▶ **Task to carry out**
Rewrite as a numbered list the part that opens with the line containing "Format: picture, lens" and closes with the line containing "dist [0.132986, -0.208237]", leaving out any blank lines.

▶ **Data**
▼
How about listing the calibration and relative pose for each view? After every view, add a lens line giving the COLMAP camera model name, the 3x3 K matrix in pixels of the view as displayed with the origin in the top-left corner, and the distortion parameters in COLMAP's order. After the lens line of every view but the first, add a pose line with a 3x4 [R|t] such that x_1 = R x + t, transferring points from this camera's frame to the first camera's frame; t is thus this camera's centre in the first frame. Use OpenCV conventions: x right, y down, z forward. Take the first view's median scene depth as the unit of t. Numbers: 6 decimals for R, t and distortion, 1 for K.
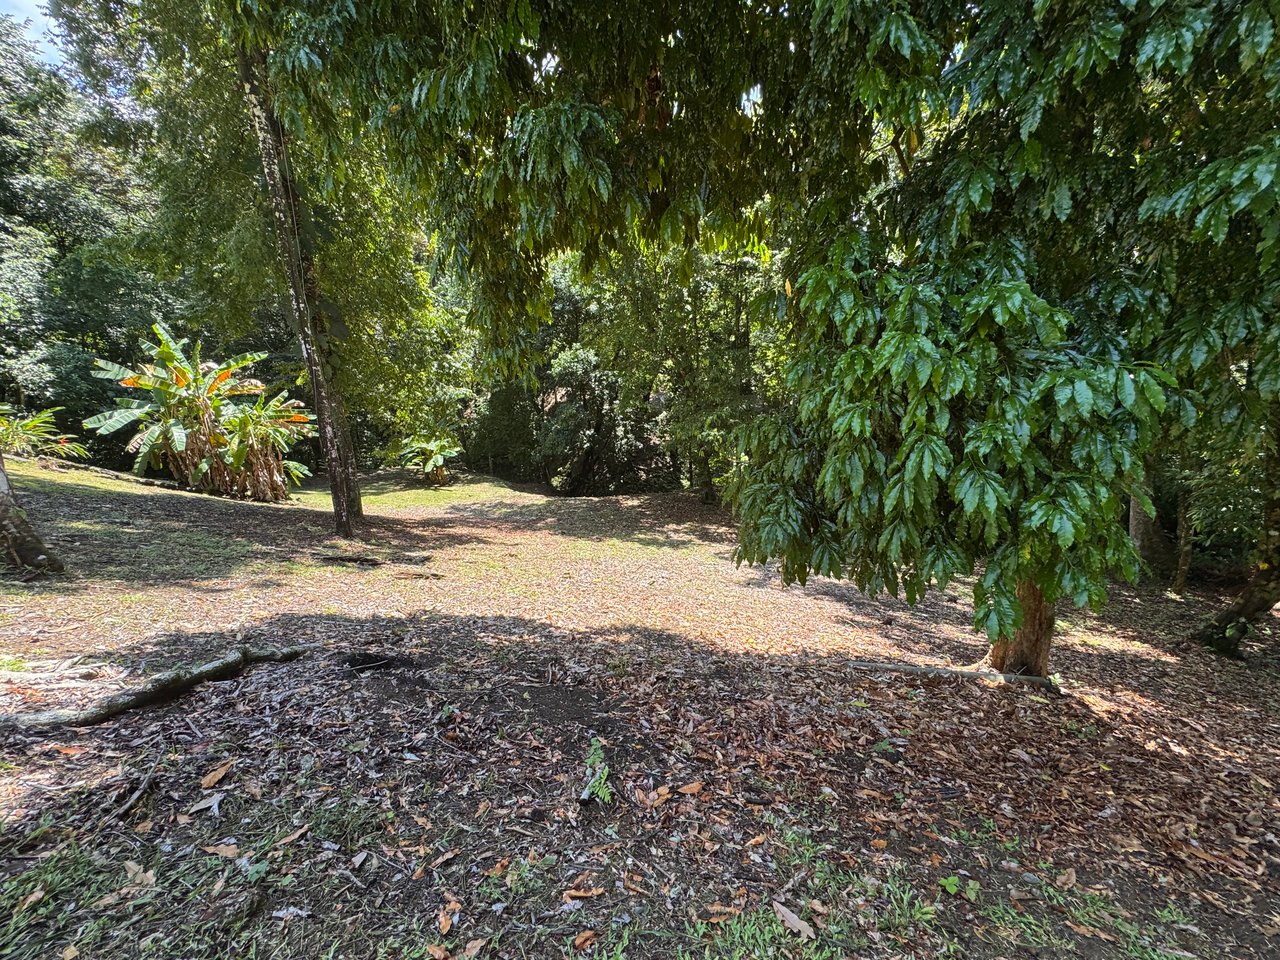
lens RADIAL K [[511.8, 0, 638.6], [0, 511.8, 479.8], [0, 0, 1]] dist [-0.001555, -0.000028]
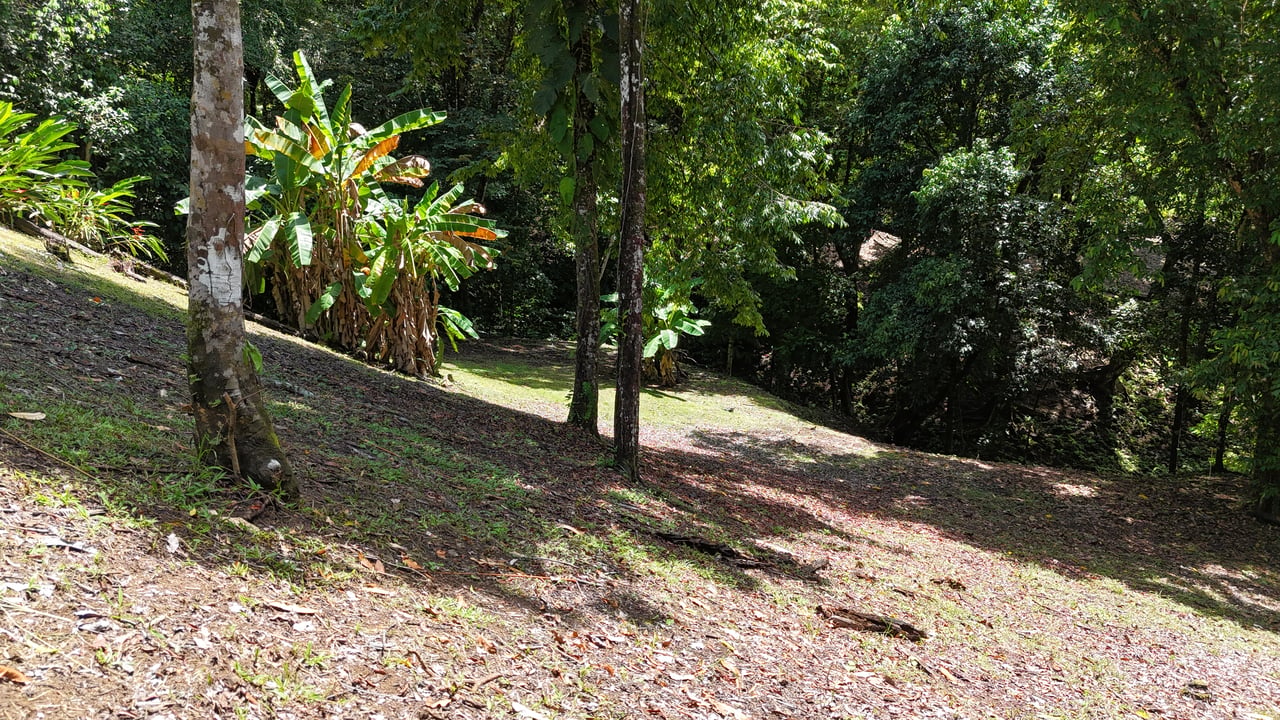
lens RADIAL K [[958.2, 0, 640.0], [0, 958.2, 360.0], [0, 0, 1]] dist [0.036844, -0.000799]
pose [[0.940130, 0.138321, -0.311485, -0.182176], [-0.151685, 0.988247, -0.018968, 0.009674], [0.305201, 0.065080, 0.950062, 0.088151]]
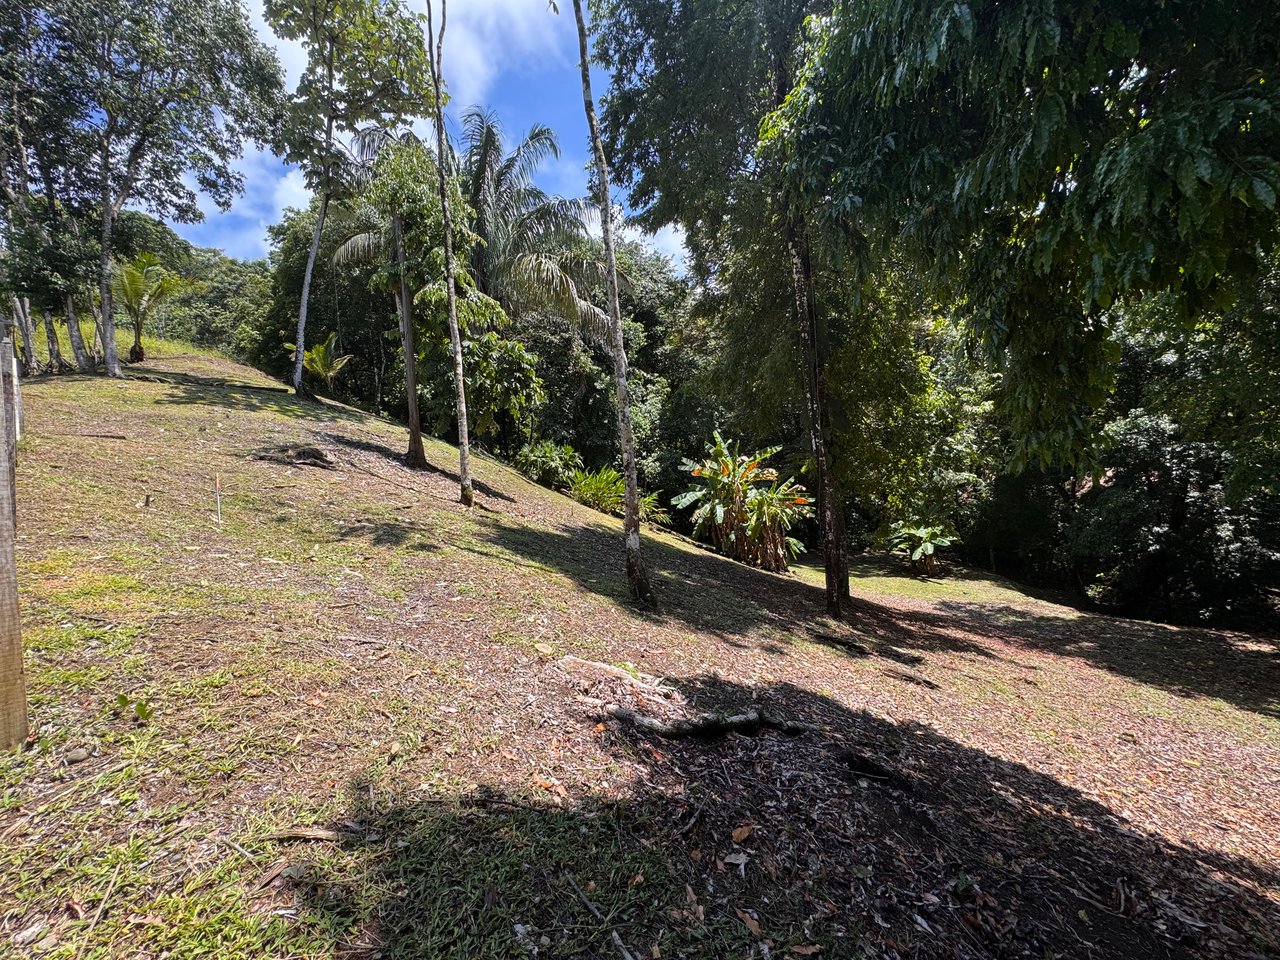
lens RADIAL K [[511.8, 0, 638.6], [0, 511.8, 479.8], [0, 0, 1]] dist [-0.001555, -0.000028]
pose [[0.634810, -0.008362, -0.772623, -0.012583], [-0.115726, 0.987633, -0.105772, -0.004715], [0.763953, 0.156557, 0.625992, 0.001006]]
▲
▼
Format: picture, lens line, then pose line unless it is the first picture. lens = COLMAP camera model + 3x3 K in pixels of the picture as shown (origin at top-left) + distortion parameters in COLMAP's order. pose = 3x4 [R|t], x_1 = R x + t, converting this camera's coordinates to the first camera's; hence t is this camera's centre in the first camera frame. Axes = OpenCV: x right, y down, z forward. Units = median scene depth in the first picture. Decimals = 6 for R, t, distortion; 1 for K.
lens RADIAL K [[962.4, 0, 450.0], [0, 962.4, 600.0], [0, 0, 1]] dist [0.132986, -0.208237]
▲
▶ **Your solution**
1. Format: picture, lens line, then pose line unless it is the first picture. lens = COLMAP camera model + 3x3 K in pixels of the picture as shown (origin at top-left) + distortion parameters in COLMAP's order. pose = 3x4 [R|t], x_1 = R x + t, converting this camera's coordinates to the first camera's; hence t is this camera's centre in the first camera frame. Axes = OpenCV: x right, y down, z forward. Units = median scene depth in the first picture. Decimals = 6 for R, t, distortion; 1 for K.
2. lens RADIAL K [[962.4, 0, 450.0], [0, 962.4, 600.0], [0, 0, 1]] dist [0.132986, -0.208237]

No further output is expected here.